Dag en nacht op zee: ‘Aan wal word ik landziek’

Interview 7 juni 2024

Ook in het weekend, tijdens feestdagen, ’s avonds, ’s nachts of ’s ochtends héél vroeg houden verschillende Rijkswaterstaat-collega’s Nederland draaiende. Daar hoort ook de Noordzee bij. Waar de gemiddelde Nederlander na een werkdag in z’n eigen bed slaapt, zijn de bemanningsleden van de MS Arca doorgaans meerdere dagen en soms weken van huis. Van calamiteitenbestrijding tot onderzoek. De Arca doet het allemaal.

Uitzicht vanaf de brug van het schip. Je kijkt uit over de gele boeg van het schip, een kalme zee en strakblauwe lucht. In de verte vaart een schip voor de Arca

De MS Arca voert verschillende taken uit.
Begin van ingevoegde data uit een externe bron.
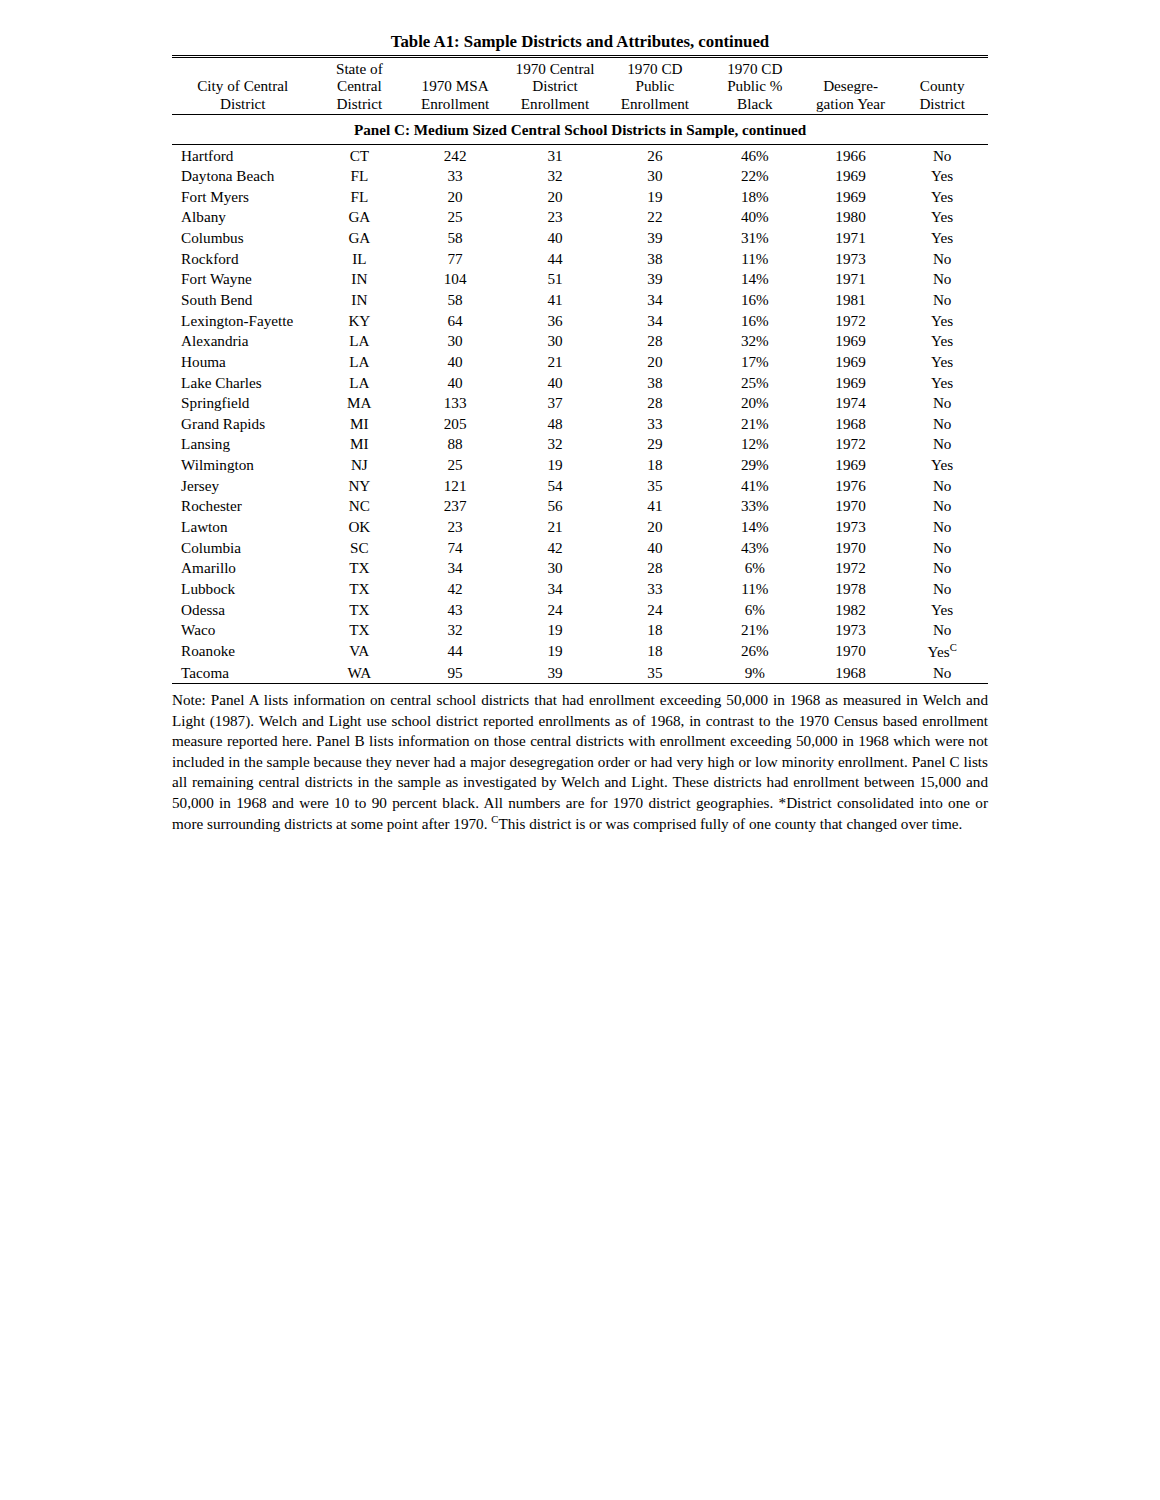Table A1: Sample Districts and Attributes, continued
| City of Central District | State of Central District | 1970 MSA Enrollment | 1970 Central District Enrollment | 1970 CD Public Enrollment | 1970 CD Public % Black | Desegre-gation Year | County District |
| --- | --- | --- | --- | --- | --- | --- | --- |
| Panel C: Medium Sized Central School Districts in Sample, continued |
| Hartford | CT | 242 | 31 | 26 | 46% | 1966 | No |
| Daytona Beach | FL | 33 | 32 | 30 | 22% | 1969 | Yes |
| Fort Myers | FL | 20 | 20 | 19 | 18% | 1969 | Yes |
| Albany | GA | 25 | 23 | 22 | 40% | 1980 | Yes |
| Columbus | GA | 58 | 40 | 39 | 31% | 1971 | Yes |
| Rockford | IL | 77 | 44 | 38 | 11% | 1973 | No |
| Fort Wayne | IN | 104 | 51 | 39 | 14% | 1971 | No |
| South Bend | IN | 58 | 41 | 34 | 16% | 1981 | No |
| Lexington-Fayette | KY | 64 | 36 | 34 | 16% | 1972 | Yes |
| Alexandria | LA | 30 | 30 | 28 | 32% | 1969 | Yes |
| Houma | LA | 40 | 21 | 20 | 17% | 1969 | Yes |
| Lake Charles | LA | 40 | 40 | 38 | 25% | 1969 | Yes |
| Springfield | MA | 133 | 37 | 28 | 20% | 1974 | No |
| Grand Rapids | MI | 205 | 48 | 33 | 21% | 1968 | No |
| Lansing | MI | 88 | 32 | 29 | 12% | 1972 | No |
| Wilmington | NJ | 25 | 19 | 18 | 29% | 1969 | Yes |
| Jersey | NY | 121 | 54 | 35 | 41% | 1976 | No |
| Rochester | NC | 237 | 56 | 41 | 33% | 1970 | No |
| Lawton | OK | 23 | 21 | 20 | 14% | 1973 | No |
| Columbia | SC | 74 | 42 | 40 | 43% | 1970 | No |
| Amarillo | TX | 34 | 30 | 28 | 6% | 1972 | No |
| Lubbock | TX | 42 | 34 | 33 | 11% | 1978 | No |
| Odessa | TX | 43 | 24 | 24 | 6% | 1982 | Yes |
| Waco | TX | 32 | 19 | 18 | 21% | 1973 | No |
| Roanoke | VA | 44 | 19 | 18 | 26% | 1970 | Yes C |
| Tacoma | WA | 95 | 39 | 35 | 9% | 1968 | No |
Note: Panel A lists information on central school districts that had enrollment exceeding 50,000 in 1968 as measured in Welch and Light (1987). Welch and Light use school district reported enrollments as of 1968, in contrast to the 1970 Census based enrollment measure reported here. Panel B lists information on those central districts with enrollment exceeding 50,000 in 1968 which were not included in the sample because they never had a major desegregation order or had very high or low minority enrollment. Panel C lists all remaining central districts in the sample as investigated by Welch and Light. These districts had enrollment between 15,000 and 50,000 in 1968 and were 10 to 90 percent black. All numbers are for 1970 district geographies. *District consolidated into one or more surrounding districts at some point after 1970. CThis district is or was comprised fully of one county that changed over time.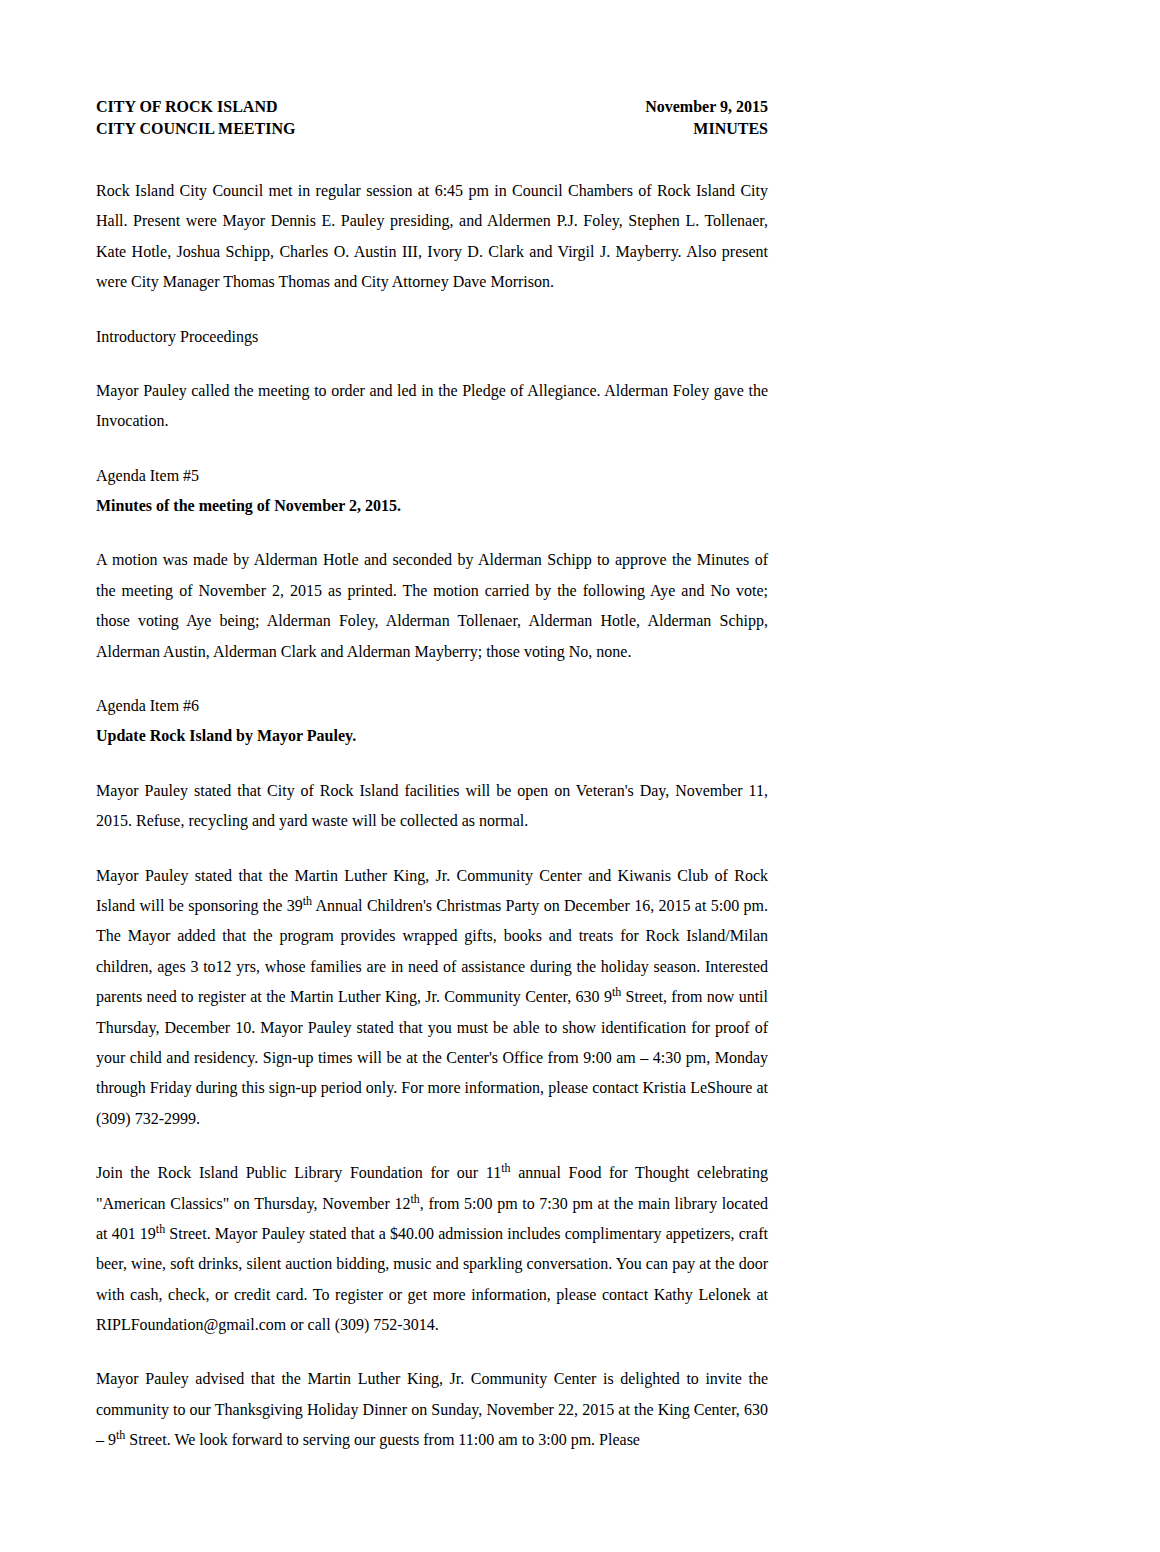CITY OF ROCK ISLAND
CITY COUNCIL MEETING
November 9, 2015
MINUTES
Rock Island City Council met in regular session at 6:45 pm in Council Chambers of Rock Island City Hall. Present were Mayor Dennis E. Pauley presiding, and Aldermen P.J. Foley, Stephen L. Tollenaer, Kate Hotle, Joshua Schipp, Charles O. Austin III, Ivory D. Clark and Virgil J. Mayberry. Also present were City Manager Thomas Thomas and City Attorney Dave Morrison.
Introductory Proceedings
Mayor Pauley called the meeting to order and led in the Pledge of Allegiance. Alderman Foley gave the Invocation.
Agenda Item #5 Minutes of the meeting of November 2, 2015.
A motion was made by Alderman Hotle and seconded by Alderman Schipp to approve the Minutes of the meeting of November 2, 2015 as printed. The motion carried by the following Aye and No vote; those voting Aye being; Alderman Foley, Alderman Tollenaer, Alderman Hotle, Alderman Schipp, Alderman Austin, Alderman Clark and Alderman Mayberry; those voting No, none.
Agenda Item #6 Update Rock Island by Mayor Pauley.
Mayor Pauley stated that City of Rock Island facilities will be open on Veteran's Day, November 11, 2015. Refuse, recycling and yard waste will be collected as normal.
Mayor Pauley stated that the Martin Luther King, Jr. Community Center and Kiwanis Club of Rock Island will be sponsoring the 39th Annual Children's Christmas Party on December 16, 2015 at 5:00 pm. The Mayor added that the program provides wrapped gifts, books and treats for Rock Island/Milan children, ages 3 to12 yrs, whose families are in need of assistance during the holiday season. Interested parents need to register at the Martin Luther King, Jr. Community Center, 630 9th Street, from now until Thursday, December 10. Mayor Pauley stated that you must be able to show identification for proof of your child and residency. Sign-up times will be at the Center's Office from 9:00 am – 4:30 pm, Monday through Friday during this sign-up period only. For more information, please contact Kristia LeShoure at (309) 732-2999.
Join the Rock Island Public Library Foundation for our 11th annual Food for Thought celebrating "American Classics" on Thursday, November 12th, from 5:00 pm to 7:30 pm at the main library located at 401 19th Street. Mayor Pauley stated that a $40.00 admission includes complimentary appetizers, craft beer, wine, soft drinks, silent auction bidding, music and sparkling conversation. You can pay at the door with cash, check, or credit card. To register or get more information, please contact Kathy Lelonek at RIPLFoundation@gmail.com or call (309) 752-3014.
Mayor Pauley advised that the Martin Luther King, Jr. Community Center is delighted to invite the community to our Thanksgiving Holiday Dinner on Sunday, November 22, 2015 at the King Center, 630 – 9th Street. We look forward to serving our guests from 11:00 am to 3:00 pm. Please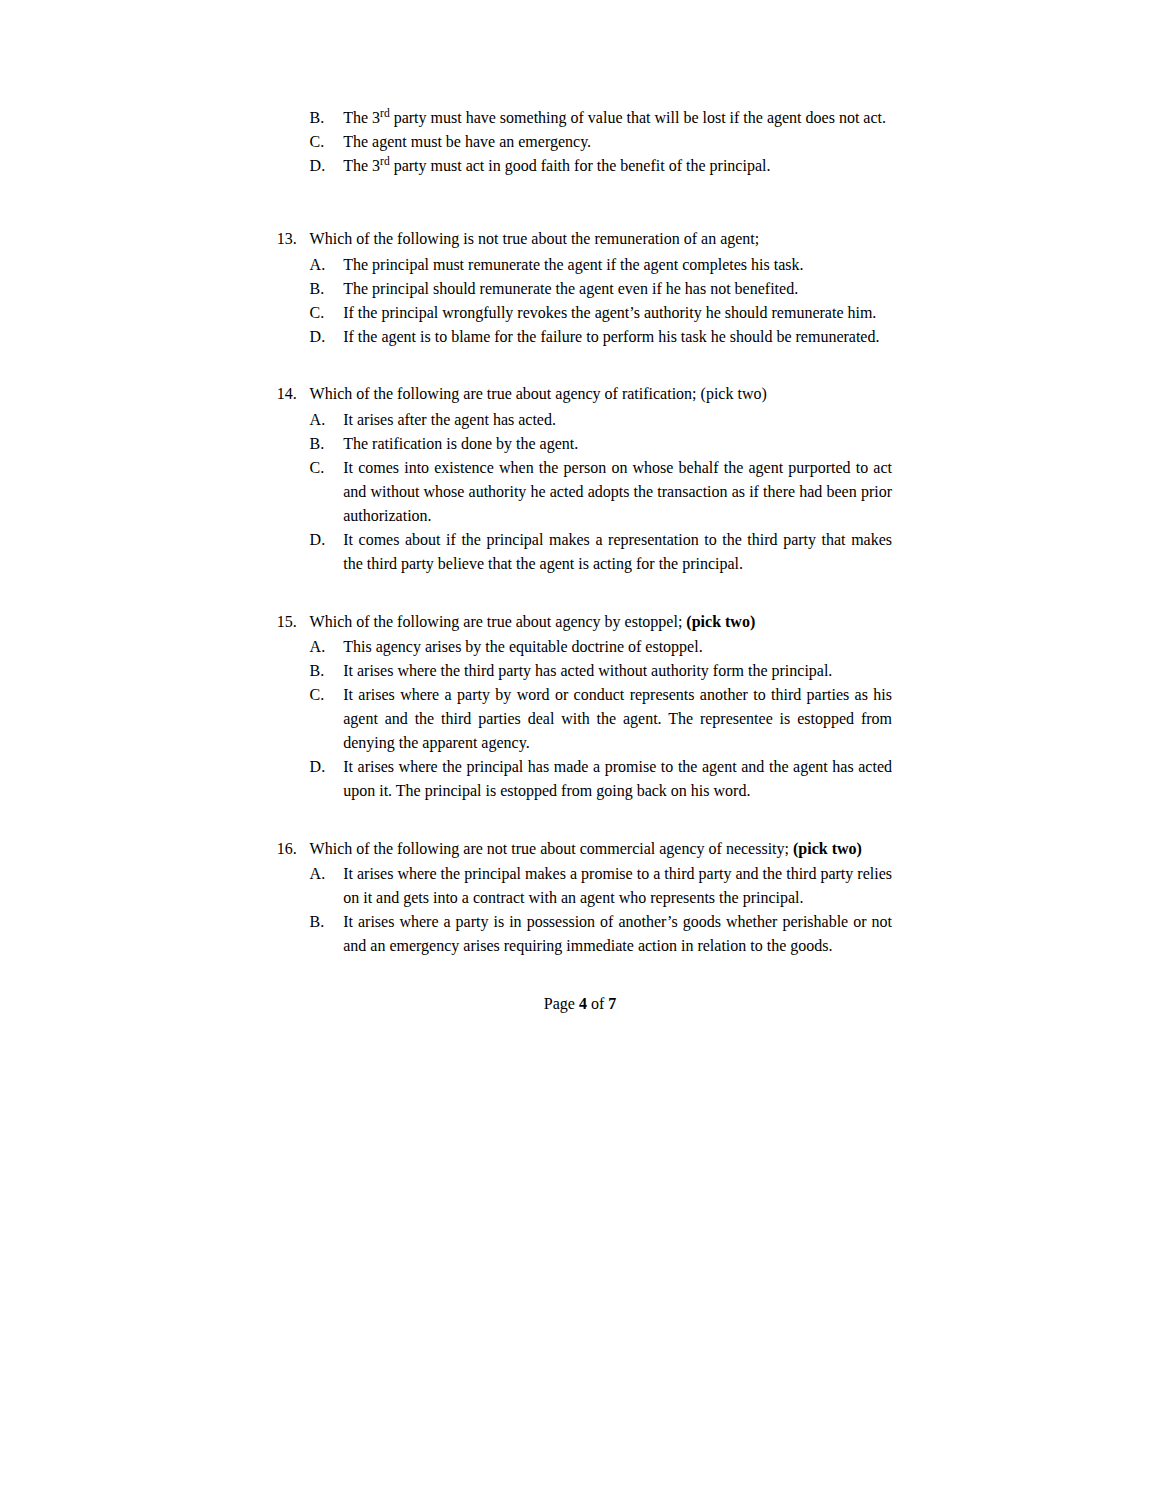B. The 3rd party must have something of value that will be lost if the agent does not act.
C. The agent must be have an emergency.
D. The 3rd party must act in good faith for the benefit of the principal.
Which of the following is not true about the remuneration of an agent;
A. The principal must remunerate the agent if the agent completes his task.
B. The principal should remunerate the agent even if he has not benefited.
C. If the principal wrongfully revokes the agent’s authority he should remunerate him.
D. If the agent is to blame for the failure to perform his task he should be remunerated.
Which of the following are true about agency of ratification; (pick two)
A. It arises after the agent has acted.
B. The ratification is done by the agent.
C. It comes into existence when the person on whose behalf the agent purported to act and without whose authority he acted adopts the transaction as if there had been prior authorization.
D. It comes about if the principal makes a representation to the third party that makes the third party believe that the agent is acting for the principal.
Which of the following are true about agency by estoppel; (pick two)
A. This agency arises by the equitable doctrine of estoppel.
B. It arises where the third party has acted without authority form the principal.
C. It arises where a party by word or conduct represents another to third parties as his agent and the third parties deal with the agent. The representee is estopped from denying the apparent agency.
D. It arises where the principal has made a promise to the agent and the agent has acted upon it. The principal is estopped from going back on his word.
Which of the following are not true about commercial agency of necessity; (pick two)
A. It arises where the principal makes a promise to a third party and the third party relies on it and gets into a contract with an agent who represents the principal.
B. It arises where a party is in possession of another’s goods whether perishable or not and an emergency arises requiring immediate action in relation to the goods.
Page 4 of 7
De ene week brengt de bemanning scheepswrakken in kaart, de andere week doen ze ecologisch onderzoek naar het leven op de zeebodem. Met zijn veegarmen van elk 15 meter lang is de Arca ook uitgerust om olievlekken op te ruimen en andere calamiteiten te bestrijden.

Deze week brengen ze de vaargeul bij de Rotterdamse haven in kaart. Dat is belangrijk, zodat schepen weten waar ze kunnen varen en om de vaargeul te onderhouden.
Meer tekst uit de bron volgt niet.